正木 ひろし(まさき ひろし、 1896年明治29年)9月29日 - 1975年昭和50年)12月6日)は、日本弁護士である。

人物

第二次世界大戦前より軍国主義批判を繰り広げ、戦時中には官憲による拷問を告発した首なし事件で有名となった。戦後も多くの反権力裁判、冤罪裁判に関与した。1953年に起こった八海事件の弁護を担当し、その事件についての著書『裁判官』はベストセラーとなり、『真昼の暗黒』という題名で映画化された。

なお本名は旲(ひろし)であるが、自ら「正木ひろし」「まさき・ひろし」の表記を好んで用いた。

生涯

弁護士開業まで

1896年(明治29年)、東京府東京市本所区林町(現在の東京都墨田区)に生まれる[注 1]。父は元幕臣の家の出で、後に正木家の婿養子となった郵便局員。母は東京府高等女学校を卒業[1]後、小学校教員[注 2]として勤務していたが、正木が6歳の時肺結核で病没している。

府立三中(都立両国高校の前身)、旧制第八高等学校名古屋大学の前身)理科中退、旧制第七高等学校鹿児島大学の前身)文科を経て、 1920年(大正9年)、東京帝国大学法学部に入学、同大学在学中から千葉県立佐倉中学校(佐倉高校の前身)、長野県飯田中学校(飯田高校の前身)の英語教員として勤務、大学卒業後の1925年には弁護士事務所を東京・麹町に開業した[注 3]。主に民事事件を扱い経済的には裕福だったという。また一種の受験ノウハウ本『上級学校選定より突破まで』を著したりもした。

「近きより」

1937年(昭和12年)には個人雑誌「近きより」を発刊する。正木自身の「発刊の言葉」によれば、雑誌発行の目的は「自らの公共心と社交性の満足」のためであるという。当初は弁護士という職業柄「法律問答」などの記事、また交友を広げるという意味からか「お婿さん募集」「書生希望者紹介」などの雑記事も多かった。

# やること
上の正木ひろしについての本文を、「正木 ひろし(まさき ひろし、」から「ろし」の表記を好んで用いた。」まで、一字も変えずに書き写してください。

# 記録一覧
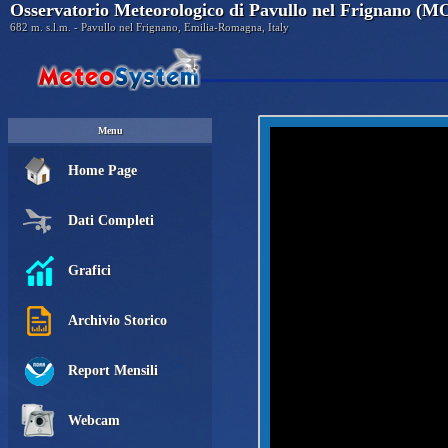
Osservatorio Meteorologico di Pavullo nel Frignano (M
682 m. s.l.m. - Pavullo nel Frignano, Emilia-Romagna, Italy
Menu
Home Page
Dati Completi
Grafici
Archivio Storico
Report Mensili
Webcam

# 解答
正木 ひろし(まさき ひろし、 1896年明治29年)9月29日 - 1975年昭和50年)12月6日)は、日本弁護士である。

人物

第二次世界大戦前より軍国主義批判を繰り広げ、戦時中には官憲による拷問を告発した首なし事件で有名となった。戦後も多くの反権力裁判、冤罪裁判に関与した。1953年に起こった八海事件の弁護を担当し、その事件についての著書『裁判官』はベストセラーとなり、『真昼の暗黒』という題名で映画化された。

なお本名は旲(ひろし)であるが、自ら「正木ひろし」「まさき・ひろし」の表記を好んで用いた。